____ Passage to read

Philippine Supreme Court Jurisprudence

Philippine Supreme Court Jurisprudence > Year 1912 > November 1912 Decisions > G.R. No. 7050 November 5, 1912 - NACARIA CASTILLO, ET AL. v. URBANO CASTILLO, ET AL

023 Phil 364:



[G.R. No. 7050. November 5, 1912. ]

NACARIA CASTILLO ET AL., Plaintiffs-Appellees, v. URBANO CASTILLO and MARIA QUIZON, Defendants-Appellants.

Vicente Agregado and Godofredo Reyes for Appellants.

Jose Mayo Librea for Appellees.


1. ESTATES; SETTLEMENT OF ESTATES WITHOUT LEGAL PROCEEDINGS. — Under the heading of settlement of estates, etc., Act No. 190, section 596, provides that when all heirs of a person dying without a will are of age and have legal capacity, and when there are no debts against the estate, or when the latter have been satisfied by the heirs or by mutual agreement in due form and properly signed, the said heirs may divide the estate in such manner as may seem best to them, without recourse to the courts; therefore, the law does not support the doctrine set up by the appellant, to the effect that heirs of age cannot call for the division of realty, left by their ancestor and held by one of the coheirs, without instituting special proceedings and securing the appointment of a judicial administrator as the only person authorized to take charge of the estate.



The subject of this suit is a parecel of agricultural land, situated in the barrio of Galamayano, municipality of San Jose, Province of Batangas, of an area such as is usually required for sowing thirty gantas of seed-rice, and described and identified by boundaries. It is taken for granted that this land belonged to Simona Madlangbayan, who died seven years ago. At the present time it is in the exclusive possession of one of the latter’s children, Urbano Castillo, while there are other descendants of hers who have the same right, to wit: A daughter and some grandchildren of the deceased brother of full blood of Urbano Castillo, named Pio Castillo; the daughter of a sister of full blood of the same defendant, named Alfonsa, likewise deceased; and a daughter of a half-brother of the said Urbano Castillo, named Estefano Libingting, also deceased. The descendants of these three family branches claim to be entitled to share with Urbano Castillo the ownership of the land in question, as being the only property Simona Madlangbayan had left at her death. Hence, the demand for a division, which is the object of this suit, although Alfonsa Castillo’s daughter figures as a defendant therein merely by default.

________

What you need to do »
A. According to the court decision, who currently holds exclusive possession of the land at issue?
B. From the court decision, extract the passage from "1. ESTATES; SETTLEMENT" to "of the estate.".
The items that follow are not required for any of this work.

____ Entries provided

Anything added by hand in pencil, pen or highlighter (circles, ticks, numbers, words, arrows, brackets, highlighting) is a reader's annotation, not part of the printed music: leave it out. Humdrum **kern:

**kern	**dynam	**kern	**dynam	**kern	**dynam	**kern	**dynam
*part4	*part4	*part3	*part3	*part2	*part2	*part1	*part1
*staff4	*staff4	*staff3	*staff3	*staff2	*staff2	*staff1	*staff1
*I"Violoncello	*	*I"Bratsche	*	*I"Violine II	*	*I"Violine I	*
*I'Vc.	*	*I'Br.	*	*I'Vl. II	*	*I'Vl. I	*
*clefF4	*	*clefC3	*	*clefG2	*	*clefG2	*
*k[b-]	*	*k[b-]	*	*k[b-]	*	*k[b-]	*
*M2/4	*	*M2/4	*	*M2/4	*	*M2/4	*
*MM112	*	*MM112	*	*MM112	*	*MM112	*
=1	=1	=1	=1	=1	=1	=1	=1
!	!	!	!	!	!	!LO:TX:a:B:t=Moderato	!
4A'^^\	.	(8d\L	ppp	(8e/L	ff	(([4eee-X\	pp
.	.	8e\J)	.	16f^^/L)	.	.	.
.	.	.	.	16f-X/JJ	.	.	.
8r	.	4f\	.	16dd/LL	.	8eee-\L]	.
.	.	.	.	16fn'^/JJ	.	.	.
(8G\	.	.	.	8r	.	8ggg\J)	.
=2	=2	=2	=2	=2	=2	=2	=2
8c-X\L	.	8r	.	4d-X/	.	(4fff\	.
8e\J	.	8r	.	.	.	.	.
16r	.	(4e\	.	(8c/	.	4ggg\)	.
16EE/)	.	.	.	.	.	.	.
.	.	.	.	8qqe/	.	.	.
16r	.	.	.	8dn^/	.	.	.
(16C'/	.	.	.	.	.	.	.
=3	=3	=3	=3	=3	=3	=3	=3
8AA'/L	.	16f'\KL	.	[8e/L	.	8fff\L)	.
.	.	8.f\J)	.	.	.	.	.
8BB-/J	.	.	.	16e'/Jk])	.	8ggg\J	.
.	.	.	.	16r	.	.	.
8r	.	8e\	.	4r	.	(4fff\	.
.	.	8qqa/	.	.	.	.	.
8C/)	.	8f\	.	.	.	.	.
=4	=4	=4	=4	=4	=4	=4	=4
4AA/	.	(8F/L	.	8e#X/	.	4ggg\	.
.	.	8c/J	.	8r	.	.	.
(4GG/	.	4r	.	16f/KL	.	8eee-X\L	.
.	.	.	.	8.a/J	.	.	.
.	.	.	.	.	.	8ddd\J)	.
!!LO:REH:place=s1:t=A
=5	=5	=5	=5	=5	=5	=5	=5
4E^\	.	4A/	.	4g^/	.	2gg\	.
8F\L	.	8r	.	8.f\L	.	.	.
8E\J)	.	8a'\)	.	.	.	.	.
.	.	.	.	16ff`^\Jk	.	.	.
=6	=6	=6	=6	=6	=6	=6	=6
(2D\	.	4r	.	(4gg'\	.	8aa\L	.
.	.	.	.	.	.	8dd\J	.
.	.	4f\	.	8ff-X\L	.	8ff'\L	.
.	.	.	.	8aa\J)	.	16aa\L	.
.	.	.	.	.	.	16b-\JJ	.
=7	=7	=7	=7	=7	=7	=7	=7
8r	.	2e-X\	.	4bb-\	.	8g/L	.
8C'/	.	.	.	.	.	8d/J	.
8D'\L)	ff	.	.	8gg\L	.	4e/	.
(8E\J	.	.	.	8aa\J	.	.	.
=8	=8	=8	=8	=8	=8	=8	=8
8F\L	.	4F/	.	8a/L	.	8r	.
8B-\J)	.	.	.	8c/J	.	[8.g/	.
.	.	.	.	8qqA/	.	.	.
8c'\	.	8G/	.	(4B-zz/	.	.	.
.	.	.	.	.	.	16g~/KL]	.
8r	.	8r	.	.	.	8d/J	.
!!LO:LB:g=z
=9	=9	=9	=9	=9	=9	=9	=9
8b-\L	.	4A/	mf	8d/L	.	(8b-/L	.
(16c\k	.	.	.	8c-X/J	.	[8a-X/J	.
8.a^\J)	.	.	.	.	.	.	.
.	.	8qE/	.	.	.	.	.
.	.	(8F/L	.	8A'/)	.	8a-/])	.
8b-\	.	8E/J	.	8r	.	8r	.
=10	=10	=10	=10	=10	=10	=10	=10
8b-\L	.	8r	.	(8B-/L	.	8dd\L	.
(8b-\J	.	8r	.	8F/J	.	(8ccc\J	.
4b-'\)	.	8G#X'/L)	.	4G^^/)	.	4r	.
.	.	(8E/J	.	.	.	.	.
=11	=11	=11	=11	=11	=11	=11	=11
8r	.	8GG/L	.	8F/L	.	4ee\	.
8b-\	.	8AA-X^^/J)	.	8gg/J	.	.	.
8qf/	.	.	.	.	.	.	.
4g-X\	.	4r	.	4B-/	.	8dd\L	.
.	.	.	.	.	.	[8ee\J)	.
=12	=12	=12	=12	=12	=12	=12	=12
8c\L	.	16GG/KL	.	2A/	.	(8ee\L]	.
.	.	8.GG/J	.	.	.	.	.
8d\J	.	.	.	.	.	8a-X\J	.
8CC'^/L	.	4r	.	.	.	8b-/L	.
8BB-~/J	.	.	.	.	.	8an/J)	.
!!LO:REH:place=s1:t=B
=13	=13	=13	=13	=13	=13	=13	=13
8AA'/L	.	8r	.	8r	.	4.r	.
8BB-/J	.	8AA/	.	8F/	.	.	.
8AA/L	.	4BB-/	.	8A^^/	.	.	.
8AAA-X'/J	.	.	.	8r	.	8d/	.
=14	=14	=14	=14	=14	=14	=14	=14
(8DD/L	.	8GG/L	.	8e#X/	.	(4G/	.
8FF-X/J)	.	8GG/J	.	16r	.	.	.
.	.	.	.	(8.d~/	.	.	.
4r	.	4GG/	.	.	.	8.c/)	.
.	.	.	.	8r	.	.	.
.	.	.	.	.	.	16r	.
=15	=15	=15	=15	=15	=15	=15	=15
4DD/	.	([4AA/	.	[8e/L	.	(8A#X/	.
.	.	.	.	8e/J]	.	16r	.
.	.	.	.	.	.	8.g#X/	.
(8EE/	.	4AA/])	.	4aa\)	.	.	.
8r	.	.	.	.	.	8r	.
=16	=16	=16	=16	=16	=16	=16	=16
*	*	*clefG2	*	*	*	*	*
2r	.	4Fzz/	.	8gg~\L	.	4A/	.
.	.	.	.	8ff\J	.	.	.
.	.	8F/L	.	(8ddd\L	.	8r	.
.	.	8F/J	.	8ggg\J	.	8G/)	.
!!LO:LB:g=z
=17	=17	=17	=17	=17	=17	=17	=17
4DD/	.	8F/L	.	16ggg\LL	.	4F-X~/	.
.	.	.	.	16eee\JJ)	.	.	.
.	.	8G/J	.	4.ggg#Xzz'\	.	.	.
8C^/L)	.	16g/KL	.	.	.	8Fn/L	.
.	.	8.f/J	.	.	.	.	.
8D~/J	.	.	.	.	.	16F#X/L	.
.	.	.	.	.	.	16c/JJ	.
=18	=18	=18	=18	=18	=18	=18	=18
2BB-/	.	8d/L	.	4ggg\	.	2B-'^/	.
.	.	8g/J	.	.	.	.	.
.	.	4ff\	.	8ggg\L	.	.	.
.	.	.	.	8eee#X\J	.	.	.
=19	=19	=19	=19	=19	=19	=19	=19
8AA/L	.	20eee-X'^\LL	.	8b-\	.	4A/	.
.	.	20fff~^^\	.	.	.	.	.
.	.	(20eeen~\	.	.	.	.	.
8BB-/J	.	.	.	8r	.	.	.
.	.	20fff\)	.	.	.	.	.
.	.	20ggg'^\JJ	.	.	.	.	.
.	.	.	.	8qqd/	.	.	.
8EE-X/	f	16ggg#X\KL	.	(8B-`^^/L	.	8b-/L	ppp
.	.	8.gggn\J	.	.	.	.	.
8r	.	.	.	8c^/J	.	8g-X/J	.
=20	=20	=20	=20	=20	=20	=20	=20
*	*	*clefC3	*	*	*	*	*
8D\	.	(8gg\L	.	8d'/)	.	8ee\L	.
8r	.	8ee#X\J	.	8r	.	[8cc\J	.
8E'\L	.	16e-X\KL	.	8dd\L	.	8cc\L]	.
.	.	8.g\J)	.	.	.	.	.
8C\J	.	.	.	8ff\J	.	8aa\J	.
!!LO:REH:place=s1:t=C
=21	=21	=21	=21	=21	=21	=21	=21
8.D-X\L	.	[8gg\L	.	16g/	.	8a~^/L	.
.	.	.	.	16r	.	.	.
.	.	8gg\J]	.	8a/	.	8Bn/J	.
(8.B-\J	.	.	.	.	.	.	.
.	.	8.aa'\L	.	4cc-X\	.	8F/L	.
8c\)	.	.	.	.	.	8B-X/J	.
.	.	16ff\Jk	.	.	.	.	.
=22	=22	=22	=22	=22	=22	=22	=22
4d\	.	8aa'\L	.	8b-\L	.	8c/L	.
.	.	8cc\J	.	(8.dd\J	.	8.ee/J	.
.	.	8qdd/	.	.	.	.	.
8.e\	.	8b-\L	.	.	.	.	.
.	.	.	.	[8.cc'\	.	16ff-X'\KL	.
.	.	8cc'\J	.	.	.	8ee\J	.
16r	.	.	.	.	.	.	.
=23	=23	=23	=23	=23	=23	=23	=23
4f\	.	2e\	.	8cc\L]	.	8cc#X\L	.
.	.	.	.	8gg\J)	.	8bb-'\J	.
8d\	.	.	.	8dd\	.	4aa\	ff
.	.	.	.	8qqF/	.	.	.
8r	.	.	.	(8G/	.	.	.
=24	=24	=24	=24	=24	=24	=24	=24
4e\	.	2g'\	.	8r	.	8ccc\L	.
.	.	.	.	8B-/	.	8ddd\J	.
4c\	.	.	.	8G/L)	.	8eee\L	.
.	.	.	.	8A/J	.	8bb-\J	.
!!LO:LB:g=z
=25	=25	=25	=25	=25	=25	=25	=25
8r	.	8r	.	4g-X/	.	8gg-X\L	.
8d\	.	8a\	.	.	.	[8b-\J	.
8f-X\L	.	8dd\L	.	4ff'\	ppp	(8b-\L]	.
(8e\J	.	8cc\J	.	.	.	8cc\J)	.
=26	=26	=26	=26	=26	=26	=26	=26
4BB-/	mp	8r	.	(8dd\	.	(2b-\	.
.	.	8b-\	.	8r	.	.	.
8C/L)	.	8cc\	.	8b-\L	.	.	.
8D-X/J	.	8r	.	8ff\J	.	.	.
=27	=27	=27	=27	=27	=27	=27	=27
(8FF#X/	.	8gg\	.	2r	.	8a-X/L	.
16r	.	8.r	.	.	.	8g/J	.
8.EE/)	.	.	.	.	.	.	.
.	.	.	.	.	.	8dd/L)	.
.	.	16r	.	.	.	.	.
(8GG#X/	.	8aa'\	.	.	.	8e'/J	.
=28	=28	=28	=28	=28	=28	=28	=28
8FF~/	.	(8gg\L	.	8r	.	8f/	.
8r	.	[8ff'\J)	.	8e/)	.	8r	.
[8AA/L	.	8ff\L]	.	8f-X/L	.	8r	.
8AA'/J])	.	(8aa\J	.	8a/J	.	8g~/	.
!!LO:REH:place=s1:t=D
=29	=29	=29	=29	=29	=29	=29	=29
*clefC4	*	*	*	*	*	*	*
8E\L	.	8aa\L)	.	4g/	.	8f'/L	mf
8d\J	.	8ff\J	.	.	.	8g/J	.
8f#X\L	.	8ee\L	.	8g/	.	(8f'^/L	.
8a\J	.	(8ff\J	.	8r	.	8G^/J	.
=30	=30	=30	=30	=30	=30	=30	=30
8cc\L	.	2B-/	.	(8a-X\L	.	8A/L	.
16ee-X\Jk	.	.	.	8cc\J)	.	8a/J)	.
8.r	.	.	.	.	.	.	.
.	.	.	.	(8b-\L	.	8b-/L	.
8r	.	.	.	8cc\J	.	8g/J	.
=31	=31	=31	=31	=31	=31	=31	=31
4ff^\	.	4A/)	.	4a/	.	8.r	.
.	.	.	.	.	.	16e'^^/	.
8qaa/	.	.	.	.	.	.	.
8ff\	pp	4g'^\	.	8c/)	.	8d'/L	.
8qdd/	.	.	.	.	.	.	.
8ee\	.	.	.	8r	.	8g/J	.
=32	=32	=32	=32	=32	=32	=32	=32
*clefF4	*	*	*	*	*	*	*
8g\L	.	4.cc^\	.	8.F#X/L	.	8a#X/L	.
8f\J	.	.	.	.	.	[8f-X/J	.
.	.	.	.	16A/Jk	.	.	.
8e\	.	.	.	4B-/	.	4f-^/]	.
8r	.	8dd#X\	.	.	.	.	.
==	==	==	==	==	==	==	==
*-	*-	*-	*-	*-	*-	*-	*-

________

Solutions to each task »
A. Urbano Castillo, one of Simona Madlangbayan's children.

B.
1. ESTATES; SETTLEMENT OF ESTATES WITHOUT LEGAL PROCEEDINGS. — Under the heading of settlement of estates, etc., Act No. 190, section 596, provides that when all heirs of a person dying without a will are of age and have legal capacity, and when there are no debts against the estate, or when the latter have been satisfied by the heirs or by mutual agreement in due form and properly signed, the said heirs may divide the estate in such manner as may seem best to them, without recourse to the courts; therefore, the law does not support the doctrine set up by the appellant, to the effect that heirs of age cannot call for the division of realty, left by their ancestor and held by one of the coheirs, without instituting special proceedings and securing the appointment of a judicial administrator as the only person authorized to take charge of the estate.